=== EXERCISE OBJECTIVE ===
Starting at the beginning of the records and ending at the line containing "dữ không thôi.", rewrite the lines with every "Zahra" renamed to "Aisyah". Keep everything else the same.

# # # #

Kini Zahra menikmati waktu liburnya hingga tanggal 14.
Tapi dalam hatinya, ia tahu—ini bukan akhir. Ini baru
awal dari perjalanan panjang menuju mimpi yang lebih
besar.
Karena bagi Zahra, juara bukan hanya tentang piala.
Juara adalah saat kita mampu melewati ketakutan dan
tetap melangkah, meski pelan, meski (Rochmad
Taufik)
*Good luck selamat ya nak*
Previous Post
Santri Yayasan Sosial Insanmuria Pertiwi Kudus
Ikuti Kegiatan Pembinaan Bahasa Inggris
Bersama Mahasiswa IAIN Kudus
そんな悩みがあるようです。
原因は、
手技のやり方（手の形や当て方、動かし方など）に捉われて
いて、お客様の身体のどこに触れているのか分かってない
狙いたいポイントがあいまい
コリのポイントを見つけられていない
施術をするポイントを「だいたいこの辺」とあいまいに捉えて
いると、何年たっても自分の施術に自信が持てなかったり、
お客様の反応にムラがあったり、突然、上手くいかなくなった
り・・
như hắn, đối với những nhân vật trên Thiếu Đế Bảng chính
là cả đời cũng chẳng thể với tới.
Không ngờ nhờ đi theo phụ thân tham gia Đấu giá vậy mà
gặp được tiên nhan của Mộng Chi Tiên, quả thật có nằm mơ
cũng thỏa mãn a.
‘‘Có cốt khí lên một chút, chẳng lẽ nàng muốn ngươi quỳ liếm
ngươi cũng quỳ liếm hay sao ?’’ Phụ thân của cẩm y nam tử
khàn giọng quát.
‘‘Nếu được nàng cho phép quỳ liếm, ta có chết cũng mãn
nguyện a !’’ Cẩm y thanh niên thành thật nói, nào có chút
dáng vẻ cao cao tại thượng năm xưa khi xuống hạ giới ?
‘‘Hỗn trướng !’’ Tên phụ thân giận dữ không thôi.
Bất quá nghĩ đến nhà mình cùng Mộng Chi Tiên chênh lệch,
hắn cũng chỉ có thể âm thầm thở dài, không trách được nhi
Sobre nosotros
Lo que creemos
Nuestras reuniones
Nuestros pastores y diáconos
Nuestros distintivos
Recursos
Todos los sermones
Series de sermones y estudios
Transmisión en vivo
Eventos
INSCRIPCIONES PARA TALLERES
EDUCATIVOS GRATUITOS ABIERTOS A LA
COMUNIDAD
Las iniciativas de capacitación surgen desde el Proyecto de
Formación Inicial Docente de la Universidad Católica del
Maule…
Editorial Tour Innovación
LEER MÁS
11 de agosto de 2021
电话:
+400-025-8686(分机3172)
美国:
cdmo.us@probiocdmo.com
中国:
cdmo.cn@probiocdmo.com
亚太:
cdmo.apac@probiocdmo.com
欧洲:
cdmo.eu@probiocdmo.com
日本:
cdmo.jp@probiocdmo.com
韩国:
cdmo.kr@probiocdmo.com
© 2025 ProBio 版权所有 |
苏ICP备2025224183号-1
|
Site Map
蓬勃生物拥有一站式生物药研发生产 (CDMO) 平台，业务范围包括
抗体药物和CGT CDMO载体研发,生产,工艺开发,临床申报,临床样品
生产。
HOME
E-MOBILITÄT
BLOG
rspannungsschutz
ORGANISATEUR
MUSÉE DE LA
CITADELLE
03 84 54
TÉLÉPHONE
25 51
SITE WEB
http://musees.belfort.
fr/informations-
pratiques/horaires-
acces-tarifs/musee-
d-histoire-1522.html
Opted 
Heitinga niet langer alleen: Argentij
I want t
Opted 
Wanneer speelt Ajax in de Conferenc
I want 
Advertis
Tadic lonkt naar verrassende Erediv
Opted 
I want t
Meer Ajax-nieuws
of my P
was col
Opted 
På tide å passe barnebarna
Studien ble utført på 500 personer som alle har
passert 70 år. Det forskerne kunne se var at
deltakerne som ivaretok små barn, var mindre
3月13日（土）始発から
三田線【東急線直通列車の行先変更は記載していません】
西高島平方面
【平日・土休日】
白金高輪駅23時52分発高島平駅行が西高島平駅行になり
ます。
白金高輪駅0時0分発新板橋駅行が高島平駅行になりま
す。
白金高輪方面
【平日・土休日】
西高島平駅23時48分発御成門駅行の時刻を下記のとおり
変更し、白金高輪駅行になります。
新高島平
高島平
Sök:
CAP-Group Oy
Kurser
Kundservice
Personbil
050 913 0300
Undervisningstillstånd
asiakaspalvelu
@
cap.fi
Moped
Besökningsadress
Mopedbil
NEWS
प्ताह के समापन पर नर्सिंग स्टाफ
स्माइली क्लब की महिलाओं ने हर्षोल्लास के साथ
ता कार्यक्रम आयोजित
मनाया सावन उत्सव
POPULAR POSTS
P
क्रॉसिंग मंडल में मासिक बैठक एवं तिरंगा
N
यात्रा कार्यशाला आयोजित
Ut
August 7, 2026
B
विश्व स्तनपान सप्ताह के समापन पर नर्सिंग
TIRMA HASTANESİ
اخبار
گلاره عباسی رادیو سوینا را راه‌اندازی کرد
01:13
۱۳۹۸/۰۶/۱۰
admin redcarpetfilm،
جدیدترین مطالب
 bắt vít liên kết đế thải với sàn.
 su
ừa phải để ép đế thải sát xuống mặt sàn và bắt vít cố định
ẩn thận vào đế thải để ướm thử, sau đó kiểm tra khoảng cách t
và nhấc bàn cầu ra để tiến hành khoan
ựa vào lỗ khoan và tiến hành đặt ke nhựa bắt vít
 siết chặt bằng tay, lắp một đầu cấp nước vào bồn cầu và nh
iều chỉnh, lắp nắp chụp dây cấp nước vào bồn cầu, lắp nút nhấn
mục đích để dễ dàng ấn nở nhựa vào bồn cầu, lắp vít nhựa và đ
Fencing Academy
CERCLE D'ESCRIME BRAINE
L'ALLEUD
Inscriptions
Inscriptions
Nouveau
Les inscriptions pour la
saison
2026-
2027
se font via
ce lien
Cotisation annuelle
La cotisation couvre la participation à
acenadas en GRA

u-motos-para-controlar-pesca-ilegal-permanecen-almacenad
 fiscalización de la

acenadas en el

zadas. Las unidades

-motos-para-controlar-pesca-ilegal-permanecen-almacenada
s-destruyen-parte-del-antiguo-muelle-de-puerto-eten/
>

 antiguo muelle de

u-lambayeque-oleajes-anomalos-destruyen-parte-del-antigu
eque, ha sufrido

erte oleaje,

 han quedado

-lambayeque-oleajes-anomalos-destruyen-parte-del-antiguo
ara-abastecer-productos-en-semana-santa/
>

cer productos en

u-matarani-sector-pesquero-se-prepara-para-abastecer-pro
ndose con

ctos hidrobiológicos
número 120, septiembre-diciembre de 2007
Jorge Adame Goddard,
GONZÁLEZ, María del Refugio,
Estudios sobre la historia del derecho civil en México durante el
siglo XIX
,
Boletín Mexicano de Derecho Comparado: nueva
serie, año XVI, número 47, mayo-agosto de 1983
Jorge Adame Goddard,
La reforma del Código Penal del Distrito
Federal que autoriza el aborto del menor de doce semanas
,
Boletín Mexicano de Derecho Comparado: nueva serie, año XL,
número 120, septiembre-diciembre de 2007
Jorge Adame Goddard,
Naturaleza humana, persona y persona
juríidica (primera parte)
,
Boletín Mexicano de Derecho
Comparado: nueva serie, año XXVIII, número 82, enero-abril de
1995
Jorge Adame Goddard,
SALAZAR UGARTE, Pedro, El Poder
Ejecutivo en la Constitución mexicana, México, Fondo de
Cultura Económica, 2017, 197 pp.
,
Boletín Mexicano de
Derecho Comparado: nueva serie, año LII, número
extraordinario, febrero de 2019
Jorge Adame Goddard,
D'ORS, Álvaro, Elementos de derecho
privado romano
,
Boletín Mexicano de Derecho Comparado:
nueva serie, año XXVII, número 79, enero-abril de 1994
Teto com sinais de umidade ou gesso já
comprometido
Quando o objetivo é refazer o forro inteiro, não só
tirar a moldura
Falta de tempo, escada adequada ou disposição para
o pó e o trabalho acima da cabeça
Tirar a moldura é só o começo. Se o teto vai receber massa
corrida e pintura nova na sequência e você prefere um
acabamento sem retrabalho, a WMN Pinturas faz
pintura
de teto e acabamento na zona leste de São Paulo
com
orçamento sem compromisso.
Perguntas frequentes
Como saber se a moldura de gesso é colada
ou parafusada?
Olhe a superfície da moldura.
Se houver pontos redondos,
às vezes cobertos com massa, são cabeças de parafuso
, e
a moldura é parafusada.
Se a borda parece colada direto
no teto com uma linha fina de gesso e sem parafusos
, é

# # # #

=== ANSWER BOX ===
Kini Aisyah menikmati waktu liburnya hingga tanggal 14.
Tapi dalam hatinya, ia tahu—ini bukan akhir. Ini baru
awal dari perjalanan panjang menuju mimpi yang lebih
besar.
Karena bagi Aisyah, juara bukan hanya tentang piala.
Juara adalah saat kita mampu melewati ketakutan dan
tetap melangkah, meski pelan, meski (Rochmad
Taufik)
*Good luck selamat ya nak*
Previous Post
Santri Yayasan Sosial Insanmuria Pertiwi Kudus
Ikuti Kegiatan Pembinaan Bahasa Inggris
Bersama Mahasiswa IAIN Kudus
そんな悩みがあるようです。
原因は、
手技のやり方（手の形や当て方、動かし方など）に捉われて
いて、お客様の身体のどこに触れているのか分かってない
狙いたいポイントがあいまい
コリのポイントを見つけられていない
施術をするポイントを「だいたいこの辺」とあいまいに捉えて
いると、何年たっても自分の施術に自信が持てなかったり、
お客様の反応にムラがあったり、突然、上手くいかなくなった
り・・
như hắn, đối với những nhân vật trên Thiếu Đế Bảng chính
là cả đời cũng chẳng thể với tới.
Không ngờ nhờ đi theo phụ thân tham gia Đấu giá vậy mà
gặp được tiên nhan của Mộng Chi Tiên, quả thật có nằm mơ
cũng thỏa mãn a.
‘‘Có cốt khí lên một chút, chẳng lẽ nàng muốn ngươi quỳ liếm
ngươi cũng quỳ liếm hay sao ?’’ Phụ thân của cẩm y nam tử
khàn giọng quát.
‘‘Nếu được nàng cho phép quỳ liếm, ta có chết cũng mãn
nguyện a !’’ Cẩm y thanh niên thành thật nói, nào có chút
dáng vẻ cao cao tại thượng năm xưa khi xuống hạ giới ?
‘‘Hỗn trướng !’’ Tên phụ thân giận dữ không thôi.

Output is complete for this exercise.